Current reports indicate two looting-related arrests and five additional arrests for other related charges best described as preventative in nature.

“These were people who were contacted who were moving around in town during the evacuation who had no business being here,” said Nemeth. “They were arrested on other charges.” Nemeth confirmed that all of these cases have been assigned to detectives.

In Poet’s Square, a residential community off South Mission Road, a family returned from the evacuation to a ransacked home. “Our place was completely trashed,” said one victim, who asked to remain anonymous.

This family followed the evacuation instructions, departing on Monday afternoon and returning on Friday. However, a neighbor returning home earlier in the week sensed something out of the ordinary at the victim’s home. This neighbor contacted the sheriff’s department, which responded immediately.

“[Deputies] came up with guns drawn, walked through my house and whoever it was was not there anymore,” said the victim. Shortly afterward, it was confirmed that the home had been looted.

“[Deputies] told my neighbor that when we got home to call the sheriff’s department so the incident could be reported and recorded,” said the victim. When the evacuation order was lifted, the victim called the sheriff’s department. When they arrived home, the officers were there as well.

The family said they were shocked with the abominable condition of their home.

“[Looters] removed every single solitary drawer in the house and dumped the contents onto the floor and bed,” the victim said. “They ripped everything out of the closets.” Every room in their home had been violated.

“We felt like we were personally attacked,” he said.

The victim claims that another home in Poet’s Square was looted and yet another was attempted, but the thief had no luck with entry.

According to the victim, it appeared as if the looters planned to return, as one of their rooms was staged with more grouped items to be taken at a later time.

“My wife lost a lot of jewelry that belonged to her mother and grandmother; a couple of pistols were taken,” he explained.
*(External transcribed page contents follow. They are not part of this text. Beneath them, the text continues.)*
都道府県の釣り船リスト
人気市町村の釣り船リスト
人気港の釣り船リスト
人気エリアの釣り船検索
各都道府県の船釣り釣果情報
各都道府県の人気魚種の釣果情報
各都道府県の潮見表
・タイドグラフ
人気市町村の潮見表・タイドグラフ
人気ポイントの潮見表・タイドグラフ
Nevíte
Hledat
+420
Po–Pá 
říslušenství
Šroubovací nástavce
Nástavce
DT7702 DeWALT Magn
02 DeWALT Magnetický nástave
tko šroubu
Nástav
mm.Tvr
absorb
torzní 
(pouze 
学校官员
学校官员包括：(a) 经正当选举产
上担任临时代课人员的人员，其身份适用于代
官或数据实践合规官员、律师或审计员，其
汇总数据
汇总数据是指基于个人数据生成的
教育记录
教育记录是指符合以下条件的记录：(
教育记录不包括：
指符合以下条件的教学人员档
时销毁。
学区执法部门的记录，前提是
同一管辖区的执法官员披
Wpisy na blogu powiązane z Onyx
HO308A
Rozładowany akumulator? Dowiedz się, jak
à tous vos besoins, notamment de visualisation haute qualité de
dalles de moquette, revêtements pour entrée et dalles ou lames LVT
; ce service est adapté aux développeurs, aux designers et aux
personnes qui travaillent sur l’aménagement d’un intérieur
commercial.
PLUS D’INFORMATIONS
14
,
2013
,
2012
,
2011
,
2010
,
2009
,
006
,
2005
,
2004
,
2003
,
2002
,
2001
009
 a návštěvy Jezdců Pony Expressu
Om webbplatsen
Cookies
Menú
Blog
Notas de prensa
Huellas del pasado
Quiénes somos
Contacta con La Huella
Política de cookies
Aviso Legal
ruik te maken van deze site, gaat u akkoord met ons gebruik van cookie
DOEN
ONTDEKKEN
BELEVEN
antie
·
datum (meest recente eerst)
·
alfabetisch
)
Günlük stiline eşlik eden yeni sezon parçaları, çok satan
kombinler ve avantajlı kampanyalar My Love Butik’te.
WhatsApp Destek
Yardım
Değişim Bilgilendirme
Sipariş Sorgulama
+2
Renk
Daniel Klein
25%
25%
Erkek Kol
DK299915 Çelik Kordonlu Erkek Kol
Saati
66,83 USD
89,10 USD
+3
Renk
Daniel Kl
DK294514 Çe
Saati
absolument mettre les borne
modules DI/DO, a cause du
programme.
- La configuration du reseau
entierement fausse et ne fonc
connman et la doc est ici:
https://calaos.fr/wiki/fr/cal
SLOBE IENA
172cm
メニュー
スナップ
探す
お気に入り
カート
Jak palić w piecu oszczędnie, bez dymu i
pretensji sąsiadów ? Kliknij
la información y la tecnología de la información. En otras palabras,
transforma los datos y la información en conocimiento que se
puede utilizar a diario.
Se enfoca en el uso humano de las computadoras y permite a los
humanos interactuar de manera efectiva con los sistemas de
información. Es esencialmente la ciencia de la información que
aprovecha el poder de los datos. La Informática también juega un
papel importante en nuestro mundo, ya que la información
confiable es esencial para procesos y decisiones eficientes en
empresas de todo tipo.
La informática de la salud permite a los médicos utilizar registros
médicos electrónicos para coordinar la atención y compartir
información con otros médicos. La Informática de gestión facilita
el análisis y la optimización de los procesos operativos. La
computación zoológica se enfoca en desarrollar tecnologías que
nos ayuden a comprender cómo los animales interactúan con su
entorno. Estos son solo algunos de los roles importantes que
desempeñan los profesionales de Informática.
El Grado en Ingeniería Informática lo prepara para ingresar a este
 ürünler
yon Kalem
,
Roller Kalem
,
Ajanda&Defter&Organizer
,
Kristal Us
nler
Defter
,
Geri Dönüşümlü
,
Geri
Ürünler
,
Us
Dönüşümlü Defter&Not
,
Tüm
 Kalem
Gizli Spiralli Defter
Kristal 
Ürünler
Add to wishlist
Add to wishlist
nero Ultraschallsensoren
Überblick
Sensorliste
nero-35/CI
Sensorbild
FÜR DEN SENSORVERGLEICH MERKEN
The victim said one of his losses was an antique gun he had inherited from his father.

This victim realizes that the looting of his family’s home was a random act and says he and his wife cleaned their home as quickly as possible to get things back to normal. Though things seem okay, they still have worries.

“My wife is having problems sleeping; she is afraid [looters] will come back,” he said.

This resident says he does not blame the sheriff’s department for the looting that occurred during the state of emergency. “I don’t hold them responsible; they have a hard enough job.”

Editor’s Note: While 21 incidences of looting is a significant number, the Greater Fallbrook Area is comprised of more than 15,900 residential dwellings, according to the San Diego Association of Governments.